Seit 2021 sind Verbraucher*innen bei ausschließlicher Anwendbarkeit des österreichischen Kartellgesetzes auch dann angemessenen beteiligt, wenn der Effizienzgewinn, welcher durch die Kooperation entsteht, zu einer ökologisch nachhaltigen oder klimaneutralen Wirtschaft wesentlich beiträgt. Preisabsprachen zum Beispiel werden nicht unter eine Ausnahme fallen da diese so schädlich für den Wettbewerb sind, dass sie keine Rechtfertigung finden werden.

BWB kennt noch keine Anwendungsfälle

Die Bundeswettbewerbsbehörde (BWB) hat Leitlinien für Nachhaltigkeitskooperationen veröffentlicht, um den Unternehmen eine Überprüfung von Vorhaben im Wege der Selbstbeurteilung zu erleichtern. Die Bestimmung ist noch jung, sodass sich Erfahrungswerte erst bilden müssen. Jedoch könnten Maßnahmen zum Klimaschutz wie zum Beispiel die Nutzung erneuerbarer Energien, Emissionsminderung von Treibhausgasen, die nachhaltige Nutzung und der Schutz von Wasserressourcen, die Etablierung einer Kreislaufwirtschaft sowie der Schutz bzw. die Wiederherstellung der Biodiversität und der Ökosysteme unter ökologische Nachhaltigkeitskooperationen fallen.

In der Bauwirtschaft könnten Standardisierungsprozesse oder gemeinsame Umweltgütesiegel für die Etablierung einer Kreislaufwirtschaft, die Optimierung von Baustoffströmen, das Abfallmanagement oder Innovationen zur Reduktion von Transportwegen Zukunftsfragen sein, die unter dem Gesichtspunkt ökologischer Nachhaltigkeitskooperation zu prüfen sind. 
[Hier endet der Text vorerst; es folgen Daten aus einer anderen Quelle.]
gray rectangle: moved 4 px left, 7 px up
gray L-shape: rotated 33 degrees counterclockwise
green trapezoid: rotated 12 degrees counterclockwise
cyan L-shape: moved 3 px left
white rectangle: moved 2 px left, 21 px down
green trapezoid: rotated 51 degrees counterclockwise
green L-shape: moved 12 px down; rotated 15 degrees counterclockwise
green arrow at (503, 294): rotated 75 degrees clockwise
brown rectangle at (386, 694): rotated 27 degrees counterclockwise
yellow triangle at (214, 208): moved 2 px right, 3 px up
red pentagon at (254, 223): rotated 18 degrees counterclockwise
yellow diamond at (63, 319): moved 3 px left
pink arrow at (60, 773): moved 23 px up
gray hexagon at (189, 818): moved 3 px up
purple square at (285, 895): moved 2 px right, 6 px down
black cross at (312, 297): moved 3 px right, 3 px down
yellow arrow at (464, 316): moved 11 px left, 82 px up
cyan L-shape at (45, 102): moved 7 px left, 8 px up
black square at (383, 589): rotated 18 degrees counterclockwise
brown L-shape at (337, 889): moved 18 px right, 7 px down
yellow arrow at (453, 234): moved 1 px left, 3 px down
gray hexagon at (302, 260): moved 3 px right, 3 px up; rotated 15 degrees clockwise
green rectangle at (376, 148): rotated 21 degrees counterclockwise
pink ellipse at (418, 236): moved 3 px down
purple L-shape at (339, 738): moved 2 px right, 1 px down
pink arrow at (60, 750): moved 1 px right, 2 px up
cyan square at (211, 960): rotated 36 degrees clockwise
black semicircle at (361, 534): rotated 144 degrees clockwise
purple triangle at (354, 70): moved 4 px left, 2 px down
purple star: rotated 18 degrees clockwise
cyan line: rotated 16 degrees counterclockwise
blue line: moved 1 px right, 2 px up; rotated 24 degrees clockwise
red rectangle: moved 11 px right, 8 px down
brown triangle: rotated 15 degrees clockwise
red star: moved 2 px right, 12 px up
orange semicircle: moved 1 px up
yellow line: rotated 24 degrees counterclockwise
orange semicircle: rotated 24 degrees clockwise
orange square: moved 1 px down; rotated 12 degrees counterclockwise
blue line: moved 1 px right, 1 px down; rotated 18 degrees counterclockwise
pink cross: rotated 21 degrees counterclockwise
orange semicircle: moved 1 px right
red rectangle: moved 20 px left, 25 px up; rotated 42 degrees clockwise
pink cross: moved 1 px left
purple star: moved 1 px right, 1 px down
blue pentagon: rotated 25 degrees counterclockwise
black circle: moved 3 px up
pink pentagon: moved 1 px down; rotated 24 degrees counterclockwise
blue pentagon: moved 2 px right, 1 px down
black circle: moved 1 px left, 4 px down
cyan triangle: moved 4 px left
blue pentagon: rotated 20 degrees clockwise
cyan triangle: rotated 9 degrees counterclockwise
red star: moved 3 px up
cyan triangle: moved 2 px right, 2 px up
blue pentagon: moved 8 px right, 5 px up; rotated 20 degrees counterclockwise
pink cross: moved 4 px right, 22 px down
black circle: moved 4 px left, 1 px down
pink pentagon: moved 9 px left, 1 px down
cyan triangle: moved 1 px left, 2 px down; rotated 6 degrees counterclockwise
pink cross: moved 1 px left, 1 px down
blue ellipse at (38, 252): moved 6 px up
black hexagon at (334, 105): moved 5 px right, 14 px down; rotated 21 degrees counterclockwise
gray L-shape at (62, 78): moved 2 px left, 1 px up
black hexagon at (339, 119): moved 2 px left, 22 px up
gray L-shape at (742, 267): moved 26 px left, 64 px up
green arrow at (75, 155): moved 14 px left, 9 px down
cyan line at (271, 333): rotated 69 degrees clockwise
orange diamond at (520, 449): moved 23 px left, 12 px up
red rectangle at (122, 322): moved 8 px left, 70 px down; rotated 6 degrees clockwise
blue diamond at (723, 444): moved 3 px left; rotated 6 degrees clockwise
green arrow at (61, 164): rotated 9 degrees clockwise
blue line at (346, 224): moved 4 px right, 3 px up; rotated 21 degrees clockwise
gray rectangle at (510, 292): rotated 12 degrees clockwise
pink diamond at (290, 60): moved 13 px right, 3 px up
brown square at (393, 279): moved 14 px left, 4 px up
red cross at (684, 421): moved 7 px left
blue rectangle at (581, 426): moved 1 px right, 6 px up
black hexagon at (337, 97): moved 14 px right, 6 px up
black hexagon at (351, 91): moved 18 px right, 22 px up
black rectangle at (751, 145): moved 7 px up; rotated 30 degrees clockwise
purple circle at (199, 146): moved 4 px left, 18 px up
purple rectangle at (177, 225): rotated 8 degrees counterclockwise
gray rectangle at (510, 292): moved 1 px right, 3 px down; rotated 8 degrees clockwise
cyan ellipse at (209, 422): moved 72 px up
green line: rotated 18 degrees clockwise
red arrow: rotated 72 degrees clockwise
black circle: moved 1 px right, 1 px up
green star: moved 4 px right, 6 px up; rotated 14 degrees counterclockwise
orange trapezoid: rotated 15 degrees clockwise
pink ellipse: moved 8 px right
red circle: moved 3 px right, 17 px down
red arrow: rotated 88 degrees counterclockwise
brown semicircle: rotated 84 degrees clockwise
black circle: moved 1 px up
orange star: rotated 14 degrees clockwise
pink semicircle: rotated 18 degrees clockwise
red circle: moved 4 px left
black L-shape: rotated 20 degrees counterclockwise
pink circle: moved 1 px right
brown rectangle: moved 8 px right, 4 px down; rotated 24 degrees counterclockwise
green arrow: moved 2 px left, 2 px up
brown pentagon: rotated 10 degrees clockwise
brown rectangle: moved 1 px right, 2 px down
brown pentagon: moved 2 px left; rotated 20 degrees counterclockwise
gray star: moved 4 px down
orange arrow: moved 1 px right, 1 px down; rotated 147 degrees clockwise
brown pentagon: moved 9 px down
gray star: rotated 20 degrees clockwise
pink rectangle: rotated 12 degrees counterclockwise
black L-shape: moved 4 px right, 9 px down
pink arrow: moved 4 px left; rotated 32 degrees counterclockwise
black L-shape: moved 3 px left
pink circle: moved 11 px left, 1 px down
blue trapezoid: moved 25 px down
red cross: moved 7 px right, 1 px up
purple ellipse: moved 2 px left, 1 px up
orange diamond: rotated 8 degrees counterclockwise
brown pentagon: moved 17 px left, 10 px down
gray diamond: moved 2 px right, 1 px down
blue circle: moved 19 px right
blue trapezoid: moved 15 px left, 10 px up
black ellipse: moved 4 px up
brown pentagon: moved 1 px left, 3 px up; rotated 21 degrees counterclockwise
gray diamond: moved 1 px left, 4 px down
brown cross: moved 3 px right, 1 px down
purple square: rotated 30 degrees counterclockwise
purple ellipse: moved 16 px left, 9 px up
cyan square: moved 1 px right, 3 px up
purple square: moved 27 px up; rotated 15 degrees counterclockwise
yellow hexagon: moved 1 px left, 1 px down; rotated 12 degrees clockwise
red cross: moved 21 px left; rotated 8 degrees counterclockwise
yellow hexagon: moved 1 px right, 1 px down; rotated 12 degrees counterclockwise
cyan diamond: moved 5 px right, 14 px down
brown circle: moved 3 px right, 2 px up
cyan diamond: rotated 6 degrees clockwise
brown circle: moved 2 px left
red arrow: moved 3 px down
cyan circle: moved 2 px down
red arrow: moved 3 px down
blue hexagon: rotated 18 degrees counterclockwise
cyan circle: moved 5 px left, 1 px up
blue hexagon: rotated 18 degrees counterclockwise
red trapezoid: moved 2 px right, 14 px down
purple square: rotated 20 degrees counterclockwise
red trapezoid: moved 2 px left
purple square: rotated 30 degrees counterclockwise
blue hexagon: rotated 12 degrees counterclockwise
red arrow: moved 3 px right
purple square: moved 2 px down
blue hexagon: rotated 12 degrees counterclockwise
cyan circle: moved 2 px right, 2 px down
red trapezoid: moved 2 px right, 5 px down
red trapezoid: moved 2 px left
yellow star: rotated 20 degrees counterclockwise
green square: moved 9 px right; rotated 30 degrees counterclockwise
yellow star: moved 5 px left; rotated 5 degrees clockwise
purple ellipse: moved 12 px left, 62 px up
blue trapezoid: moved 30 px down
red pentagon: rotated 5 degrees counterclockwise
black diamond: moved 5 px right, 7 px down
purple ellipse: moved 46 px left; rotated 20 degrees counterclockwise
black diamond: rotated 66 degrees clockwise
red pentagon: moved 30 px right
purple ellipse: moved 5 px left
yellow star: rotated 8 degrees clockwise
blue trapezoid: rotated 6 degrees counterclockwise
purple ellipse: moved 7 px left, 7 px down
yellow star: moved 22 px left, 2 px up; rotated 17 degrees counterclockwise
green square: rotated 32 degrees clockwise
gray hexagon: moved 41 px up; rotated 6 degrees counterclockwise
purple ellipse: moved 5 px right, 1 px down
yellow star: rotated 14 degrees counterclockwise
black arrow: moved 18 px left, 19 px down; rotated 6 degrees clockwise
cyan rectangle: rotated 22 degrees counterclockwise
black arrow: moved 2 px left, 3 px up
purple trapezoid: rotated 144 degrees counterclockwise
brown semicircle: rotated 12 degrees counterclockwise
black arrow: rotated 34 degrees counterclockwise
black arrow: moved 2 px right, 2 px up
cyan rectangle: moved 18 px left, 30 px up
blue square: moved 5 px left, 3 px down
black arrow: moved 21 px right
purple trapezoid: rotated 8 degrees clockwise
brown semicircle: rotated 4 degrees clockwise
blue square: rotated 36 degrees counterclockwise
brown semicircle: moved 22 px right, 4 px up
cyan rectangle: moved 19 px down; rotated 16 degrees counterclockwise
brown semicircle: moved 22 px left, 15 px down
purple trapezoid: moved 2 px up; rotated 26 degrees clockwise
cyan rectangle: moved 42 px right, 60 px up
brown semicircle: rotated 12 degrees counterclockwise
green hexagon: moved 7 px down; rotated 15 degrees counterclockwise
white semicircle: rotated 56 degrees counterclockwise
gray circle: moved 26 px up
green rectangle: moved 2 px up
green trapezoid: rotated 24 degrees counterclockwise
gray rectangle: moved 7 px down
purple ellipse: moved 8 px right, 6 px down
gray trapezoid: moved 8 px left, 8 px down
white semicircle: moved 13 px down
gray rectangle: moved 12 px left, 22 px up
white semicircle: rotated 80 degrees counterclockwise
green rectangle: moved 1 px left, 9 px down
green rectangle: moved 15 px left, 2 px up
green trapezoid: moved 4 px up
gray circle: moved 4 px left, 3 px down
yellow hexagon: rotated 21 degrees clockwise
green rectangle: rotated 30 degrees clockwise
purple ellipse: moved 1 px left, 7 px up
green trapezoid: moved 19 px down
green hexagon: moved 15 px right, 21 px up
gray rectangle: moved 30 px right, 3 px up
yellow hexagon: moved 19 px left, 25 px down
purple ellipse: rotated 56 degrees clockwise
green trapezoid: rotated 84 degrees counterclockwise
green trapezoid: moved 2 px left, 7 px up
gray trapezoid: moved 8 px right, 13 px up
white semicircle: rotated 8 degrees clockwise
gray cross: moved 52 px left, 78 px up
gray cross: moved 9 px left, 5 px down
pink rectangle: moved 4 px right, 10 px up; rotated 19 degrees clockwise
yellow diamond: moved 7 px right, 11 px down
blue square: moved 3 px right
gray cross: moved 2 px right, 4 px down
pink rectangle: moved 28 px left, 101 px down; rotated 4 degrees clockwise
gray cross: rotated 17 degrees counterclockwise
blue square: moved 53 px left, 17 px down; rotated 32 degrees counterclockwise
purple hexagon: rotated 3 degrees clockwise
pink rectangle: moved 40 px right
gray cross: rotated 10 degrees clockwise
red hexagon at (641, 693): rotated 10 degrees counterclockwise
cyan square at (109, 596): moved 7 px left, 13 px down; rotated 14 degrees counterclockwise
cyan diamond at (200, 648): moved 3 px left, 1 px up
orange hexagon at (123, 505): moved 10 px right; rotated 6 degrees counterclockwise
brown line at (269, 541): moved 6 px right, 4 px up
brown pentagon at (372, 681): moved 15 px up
Die Leitlinien zur Anwendung von § 2 Abs 1 KartG auf Nachhaltigkeitskooperationen finden Sie hier: Nachhaltigkeits-LL


Über die Autorin

Sarah Fürlinger LL.M., LL.M., war von 2014 bis Juli 2022 für die Bundeswettbewerbsbehörde als Referentin und Pressesprecherin tätig. Seit August 2022 ist sie Referatsleiterin für Information und Publikationen und weiterhin Pressesprecherin der Bundeswettbewerbsbehörde. Sie ist Autorin zahlreicher Fachpublikationen. Sie hat einen Bachelor- und Masterabschluss in Wirtschaftsrecht und absolvierte einen weiteren Master für Europäisches Kartellrecht und Ökonomie.